A single low-energy shock from a miniature defibrillator successfully removed ventricular fibrillation in 73 of 82 episodes (89%), challenging the need for high-energy shocks.
Observational (n=82)
Does low-energy direct-current shock effectively correct ventricular fibrillation in patients with ischemic heart disease?
Low-energy direct-current shocks (150-165 Ws) are highly effective at terminating ventricular fibrillation, challenging the conventional requirement for high-energy shocks and enabling the development of smaller, portable defibrillators.

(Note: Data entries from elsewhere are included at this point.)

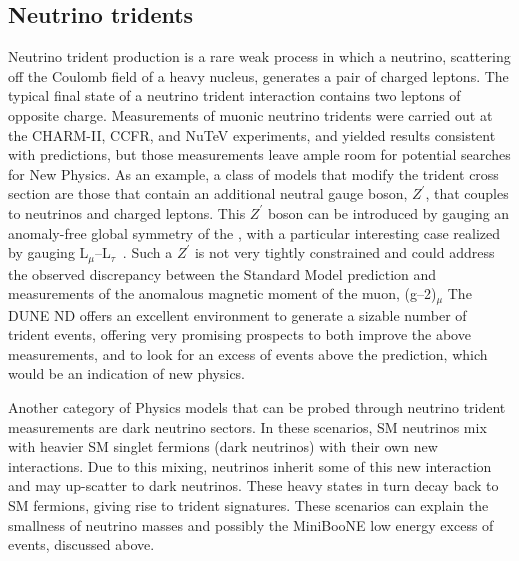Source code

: \subsection{Neutrino tridents}
 Neutrino trident production is a rare weak process in which a neutrino, scattering off the Coulomb
 field of a heavy nucleus, generates a pair of charged leptons. The typical final state of a neutrino
 trident interaction contains two leptons of opposite charge. Measurements of muonic neutrino
 tridents were carried out at the CHARM-II, CCFR, and NuTeV experiments, and yielded results
 consistent with  predictions, but those measurements leave ample room for 
 potential searches for New Physics. As an example, a class of models that modify the trident cross
 section are those that contain an additional neutral gauge boson, $Z^\prime$, 
 that couples to neutrinos and charged leptons. This $Z^\prime$
 boson can be introduced by gauging an anomaly-free global symmetry
of the , with a particular interesting case realized by gauging L$_{\mu}$--L$_{\tau}$~\cite{He:1990pn,He:1991qd}. Such a $Z^\prime$
 is not very tightly constrained and could address~\cite{Baek:2001kca,Harigaya:2013twa} the observed discrepancy between the Standard
Model prediction and measurements of the anomalous magnetic moment of the muon, (g--2)$_{\mu}$
 The DUNE ND offers an excellent environment to generate a sizable number of trident events,
  offering very promising prospects to both improve the above measurements, and to
 look for an excess of events above the  prediction, which would be an 
  indication of new physics. 
  
  
  Another category of  Physics
 models that can be probed through neutrino trident measurements are dark neutrino sectors. In
 these scenarios, SM neutrinos mix with heavier SM singlet fermions (dark neutrinos) with their
 own new interactions. Due to this mixing, neutrinos inherit some of this new interaction and may
 up-scatter to dark neutrinos. These heavy states in turn decay back to SM fermions, giving rise
 to trident signatures. These scenarios can explain the smallness of neutrino masses and possibly
 the MiniBooNE low energy excess of events, discussed above.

Most deaths from ischaemic heart disease are sudden, occur outside hospital, and result from ventricular fibrillation. But defibrillators have only limited availability because of their size and weight. A miniature defibrillator has been developed. A singe low-energy shock succeeded in removing ventricular fibrillation in 73 out of 82 episodes, and a further shock was successful in seven more episodes. Primary ventricular fibrillation probably always responds to low-energy electrical shocks, which challenges the conventional view that correction of ventricular fibrillation requires high-energy direct-current shock. Thus even smaller and lighter defibrillators are possible. Furthermore low-energy shocks cause less myocardial damage.
Pantridge et al. (Sat,) conducted a observational in Ventricular fibrillation (n=82). Miniature defibrillator (low-energy shock) was evaluated on Removal of ventricular fibrillation. A single low-energy shock from a miniature defibrillator successfully removed ventricular fibrillation in 73 of 82 episodes (89%), challenging the need for high-energy shocks.